Macco Law Group, LLP

What options do you have if you can’t pay your medical debt?

What options do you have if you can’t pay your medical debt?

Per the Kaiser Family Foundation, 26 percent of adults in our nation reported that either they or someone they live with has had issues paying medical bills in the past year. Therefore, it is no surprise that outstanding medical debt can be a great source of stress for families both in Long Island and nationwide. If you are facing medical bills that you cannot afford to pay, there are some steps you can take to address the issue.

First of all, if you are covered by health insurance, it doesn’t hurt to contact your health insurance company to ensure that you were billed correctly. Sometimes, mistakes are made and you were actually not charged the right amount.

Similarly, contact whatever entity it was that sent you the bill, be it a clinic, a physician or a hospital, and confirm the amount charged to make sure there are no mistakes. You can also ask them if they have any programs that could let you pay back the bill per a repayment plan that would allow you to pay a manageable amount over a period of time. They may also have other types of programs to help those in financial need as well.

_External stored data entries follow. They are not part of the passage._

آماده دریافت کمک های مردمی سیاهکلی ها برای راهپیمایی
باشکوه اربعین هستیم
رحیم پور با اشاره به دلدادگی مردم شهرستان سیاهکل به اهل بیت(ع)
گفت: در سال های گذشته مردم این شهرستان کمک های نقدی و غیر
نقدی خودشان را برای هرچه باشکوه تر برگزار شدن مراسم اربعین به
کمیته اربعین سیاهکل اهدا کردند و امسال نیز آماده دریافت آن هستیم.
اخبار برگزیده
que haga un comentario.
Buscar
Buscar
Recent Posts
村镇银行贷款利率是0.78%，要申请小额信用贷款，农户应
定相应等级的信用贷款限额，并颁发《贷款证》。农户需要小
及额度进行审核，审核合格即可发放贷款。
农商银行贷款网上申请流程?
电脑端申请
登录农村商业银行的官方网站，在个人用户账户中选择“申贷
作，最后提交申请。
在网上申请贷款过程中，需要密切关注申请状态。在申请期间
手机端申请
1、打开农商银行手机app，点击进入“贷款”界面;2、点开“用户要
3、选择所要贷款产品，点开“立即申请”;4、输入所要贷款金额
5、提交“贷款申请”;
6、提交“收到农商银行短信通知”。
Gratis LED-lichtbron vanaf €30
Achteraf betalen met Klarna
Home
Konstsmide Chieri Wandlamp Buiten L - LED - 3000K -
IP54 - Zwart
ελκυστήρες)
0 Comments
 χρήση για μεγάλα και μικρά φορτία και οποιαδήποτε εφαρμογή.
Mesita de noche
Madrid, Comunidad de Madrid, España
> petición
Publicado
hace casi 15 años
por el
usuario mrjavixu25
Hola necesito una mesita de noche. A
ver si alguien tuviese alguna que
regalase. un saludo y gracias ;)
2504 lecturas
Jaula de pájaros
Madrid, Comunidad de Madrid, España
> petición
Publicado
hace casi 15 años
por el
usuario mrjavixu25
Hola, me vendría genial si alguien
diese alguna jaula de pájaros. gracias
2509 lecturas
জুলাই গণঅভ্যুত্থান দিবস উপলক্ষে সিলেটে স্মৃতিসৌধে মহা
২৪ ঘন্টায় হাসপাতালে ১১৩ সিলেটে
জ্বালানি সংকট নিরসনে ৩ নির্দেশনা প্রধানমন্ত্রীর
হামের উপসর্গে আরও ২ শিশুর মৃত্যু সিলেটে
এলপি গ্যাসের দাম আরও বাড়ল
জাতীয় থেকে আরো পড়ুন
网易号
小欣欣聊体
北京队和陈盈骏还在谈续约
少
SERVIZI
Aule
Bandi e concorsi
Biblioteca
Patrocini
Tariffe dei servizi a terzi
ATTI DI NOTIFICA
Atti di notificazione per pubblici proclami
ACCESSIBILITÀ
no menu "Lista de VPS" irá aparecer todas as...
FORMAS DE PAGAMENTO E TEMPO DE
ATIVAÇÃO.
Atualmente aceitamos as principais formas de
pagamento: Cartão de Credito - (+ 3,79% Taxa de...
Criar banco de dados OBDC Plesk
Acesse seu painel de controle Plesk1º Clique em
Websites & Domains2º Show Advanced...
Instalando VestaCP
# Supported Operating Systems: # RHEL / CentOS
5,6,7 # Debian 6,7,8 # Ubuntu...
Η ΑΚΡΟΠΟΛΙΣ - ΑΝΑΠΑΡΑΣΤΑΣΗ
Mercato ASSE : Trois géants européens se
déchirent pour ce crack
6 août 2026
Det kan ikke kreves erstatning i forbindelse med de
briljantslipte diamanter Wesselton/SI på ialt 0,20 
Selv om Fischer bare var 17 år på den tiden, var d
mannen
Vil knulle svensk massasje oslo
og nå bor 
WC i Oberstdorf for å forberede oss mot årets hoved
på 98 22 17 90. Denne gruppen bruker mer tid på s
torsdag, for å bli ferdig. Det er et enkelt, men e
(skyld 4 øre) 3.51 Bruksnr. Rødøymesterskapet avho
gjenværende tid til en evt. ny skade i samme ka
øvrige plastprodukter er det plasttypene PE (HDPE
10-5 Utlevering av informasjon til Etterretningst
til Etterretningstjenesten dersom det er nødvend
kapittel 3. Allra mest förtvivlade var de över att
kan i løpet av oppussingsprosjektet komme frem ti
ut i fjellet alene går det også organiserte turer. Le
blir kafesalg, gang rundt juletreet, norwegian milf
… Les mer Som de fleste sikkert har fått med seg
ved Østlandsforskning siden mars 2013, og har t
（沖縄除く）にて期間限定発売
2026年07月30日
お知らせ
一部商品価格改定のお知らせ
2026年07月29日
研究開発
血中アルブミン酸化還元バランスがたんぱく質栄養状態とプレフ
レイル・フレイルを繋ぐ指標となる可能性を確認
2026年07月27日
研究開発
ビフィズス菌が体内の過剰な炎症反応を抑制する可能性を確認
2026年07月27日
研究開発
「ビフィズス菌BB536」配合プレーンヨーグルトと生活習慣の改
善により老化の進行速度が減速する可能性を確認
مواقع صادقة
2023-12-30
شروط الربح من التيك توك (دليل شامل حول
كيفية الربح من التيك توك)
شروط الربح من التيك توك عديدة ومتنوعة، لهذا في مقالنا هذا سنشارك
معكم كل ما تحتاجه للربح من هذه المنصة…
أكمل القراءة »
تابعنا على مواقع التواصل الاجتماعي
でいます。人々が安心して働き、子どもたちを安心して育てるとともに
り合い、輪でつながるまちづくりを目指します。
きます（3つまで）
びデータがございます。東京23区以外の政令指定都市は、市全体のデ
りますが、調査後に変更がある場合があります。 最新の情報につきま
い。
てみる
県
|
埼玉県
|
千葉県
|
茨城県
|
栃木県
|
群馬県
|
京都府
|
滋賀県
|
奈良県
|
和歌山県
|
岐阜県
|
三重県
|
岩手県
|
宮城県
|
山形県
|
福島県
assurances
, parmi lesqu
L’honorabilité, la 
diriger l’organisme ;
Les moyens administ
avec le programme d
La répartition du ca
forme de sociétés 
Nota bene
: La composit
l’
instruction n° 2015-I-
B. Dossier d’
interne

Finally, if none of these measures help, you can always speak with a debt negotiator to learn more about how filing for bankruptcy can address your medical debt. For some, filing for bankruptcy is the most appropriate way to address their debts in a way that lets them turn over a new leaf and have a fresh start financially.

What is most important, however, is to not ignore your medical debt. If you don’t make payments on your medical debt, it could be sent to collections, which could also have a negative effect on your credit score. In the end, there are a variety of ways that medical debt can be addressed, including filing for bankruptcy, that could relieve the stress a debtor may feel when facing unmanageable medical bills.